Violence erupted during protests in Cannon Ball, North Dakota, over the controversial Dakota Access Pipeline.

It could have turned deadly. One woman was arrested for firing three shots at police. Police said they did not fire back.

Another armed truck driver was shot in the hand during what CBS News was told was a tussle with other protesters, reports CBS News correspondent Barry Petersen.

“Stand up, rise up, find your warrior spirit!” one protester chanted.


The bitter protests continued into the evening, with protesters setting a bonfire on a bridge. But police have cleared most of the makeshift camps of teepees and tents, ending a day of ongoing confrontation.

“Over 300 riot police came. They came with force, and they bulldozed the camp, they bulldozed teepees,” a protester said.

“They maced people today, they tased them in the face. President Obama needs to stop this pipeline from happening,” said another protester.

Officers made more than 140 arrests.
 
The police obviously had the upper hand, with weapons and billy clubs.
 
They also had pepper spray, bean bag guns, and a long-range acoustic device blasting high-pitched tones used to disperse crowds in riots.
 
Activist Jonathan Edwards was on the front lines. 
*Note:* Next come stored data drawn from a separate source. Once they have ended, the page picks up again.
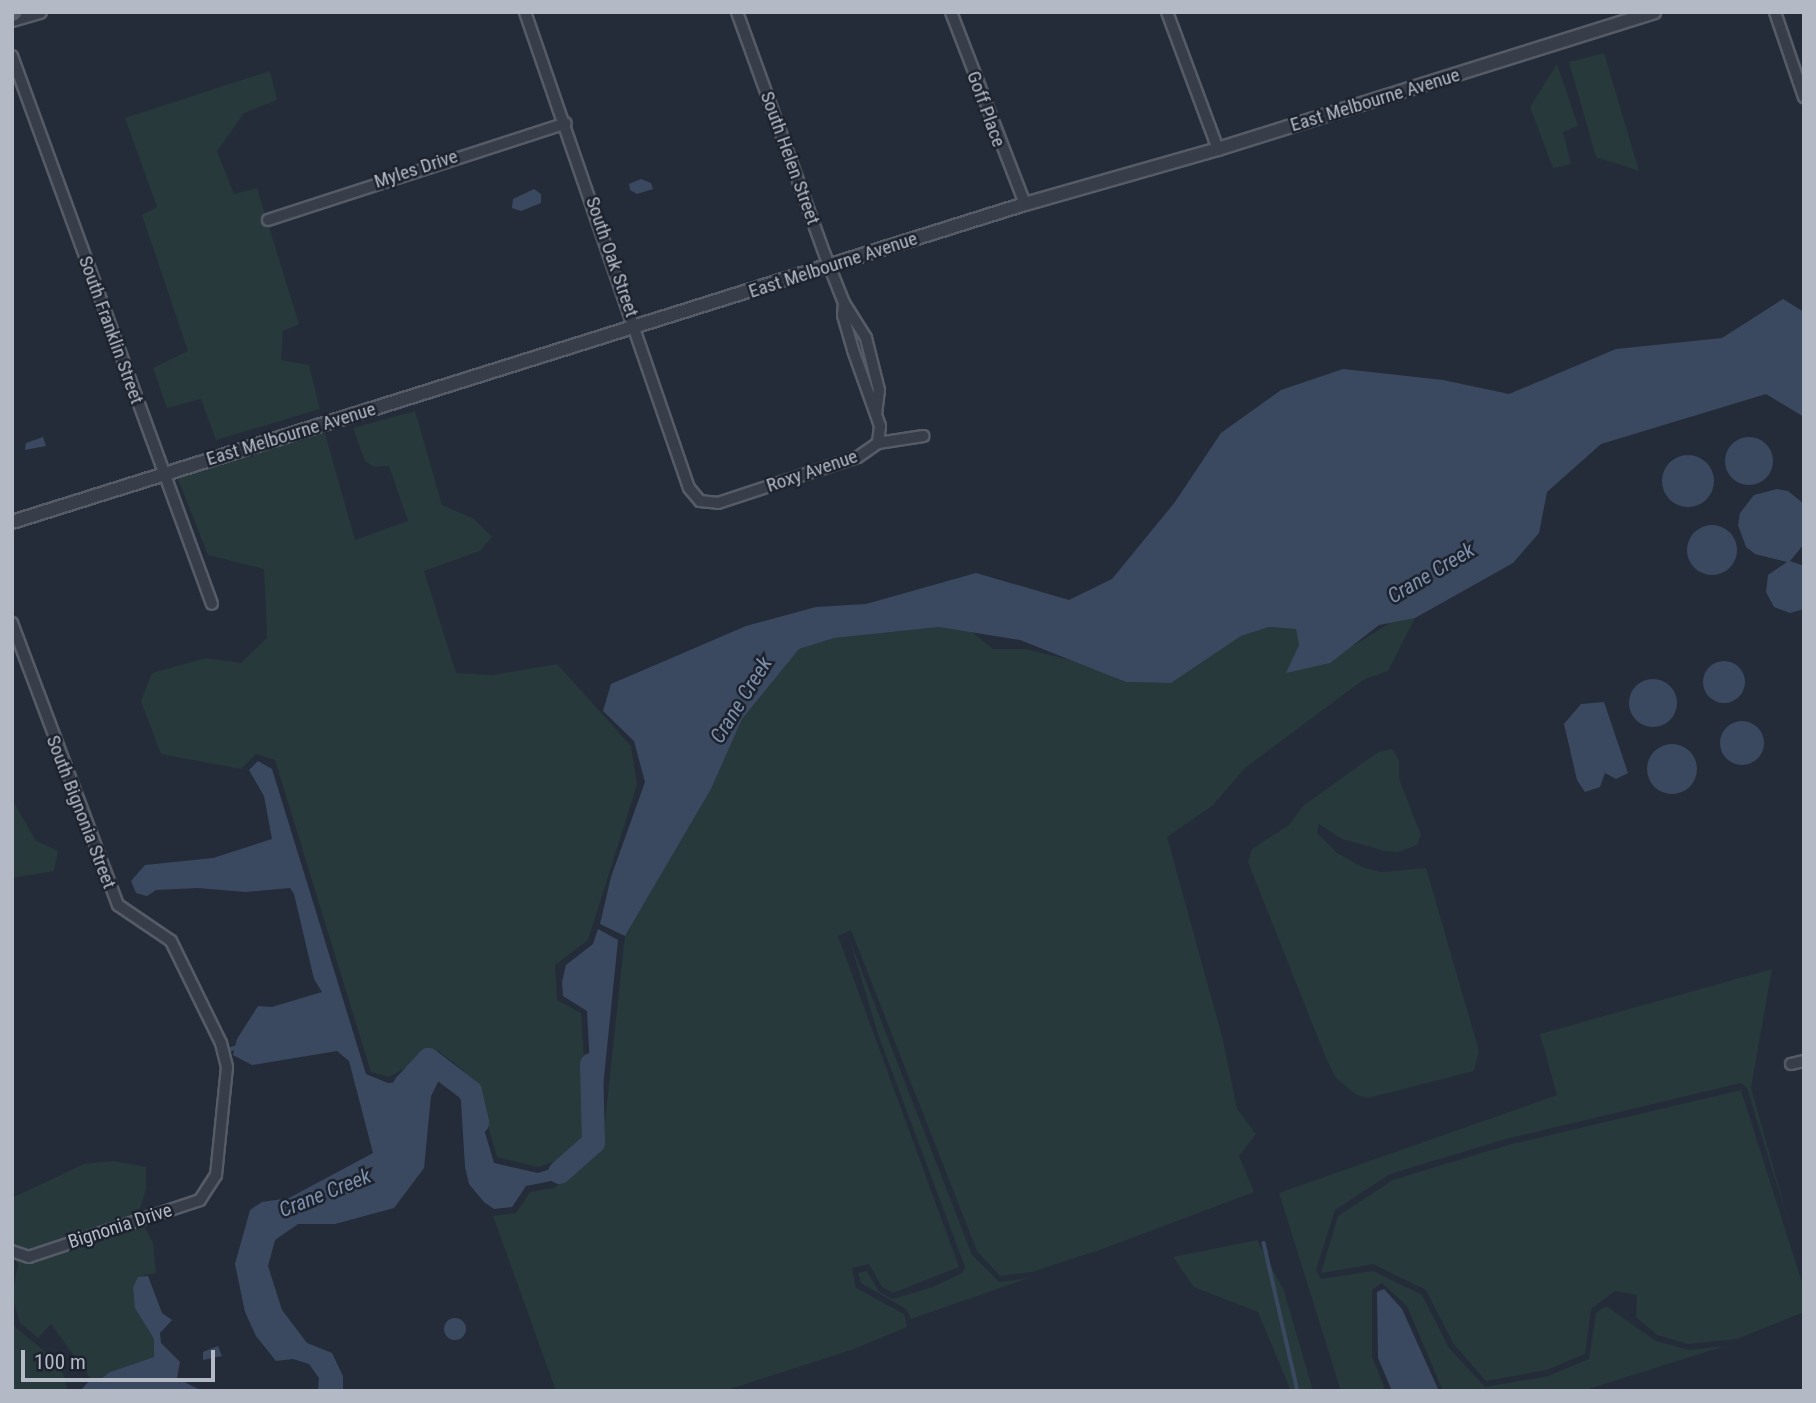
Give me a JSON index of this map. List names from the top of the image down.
{
  "streets": {
    "street": [
      "East Melbourne Avenue",
      "Goff Place",
      "South Helen Street",
      "Myles Drive",
      "South Oak Street",
      "South Franklin Street",
      "Roxy Avenue",
      "South Bignonia Street",
      "Bignonia Drive"
    ]
  },
  "crossings": [
    ["East Melbourne Avenue", "Goff Place"],
    ["East Melbourne Avenue", "South Helen Street"],
    ["East Melbourne Avenue", "South Oak Street"],
    ["East Melbourne Avenue", "South Franklin Street"],
    ["South Helen Street", "Roxy Avenue"],
    ["Myles Drive", "South Oak Street"],
    ["South Oak Street", "Roxy Avenue"],
    ["South Bignonia Street", "Bignonia Drive"]
  ],
  "water": ["Crane Creek"],
  "scale_bar": "100 m"
}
“Jonathan, how does this end?” Petersen asked.

“We win. They don’t build this pipeline and these guys get charged with human rights violations for the way they’ve been treating people,” Edwards said.
 
The roughly 1,200-mile pipeline will carry crude oil from the Bakken oil field to Illinois.
 
Native Americans are angry about plans to tunnel it under the Missouri River. A leak would damage what they consider a tribal lifeline and pollute water for millions of Americans downstream.
 
North Dakota’s Gov. Jack Dalrymple had mobilized the state’s National Guard to end the protest.
 
“We cannot allow our state highways and our county highways to be taken over by agitators from other areas of the country,” Dalrymple said.

The Native Americans and environmentalists we talked to Thursday seem determined to stop the pipeline. But as we have seen, this state’s government seems just as determined it will be built.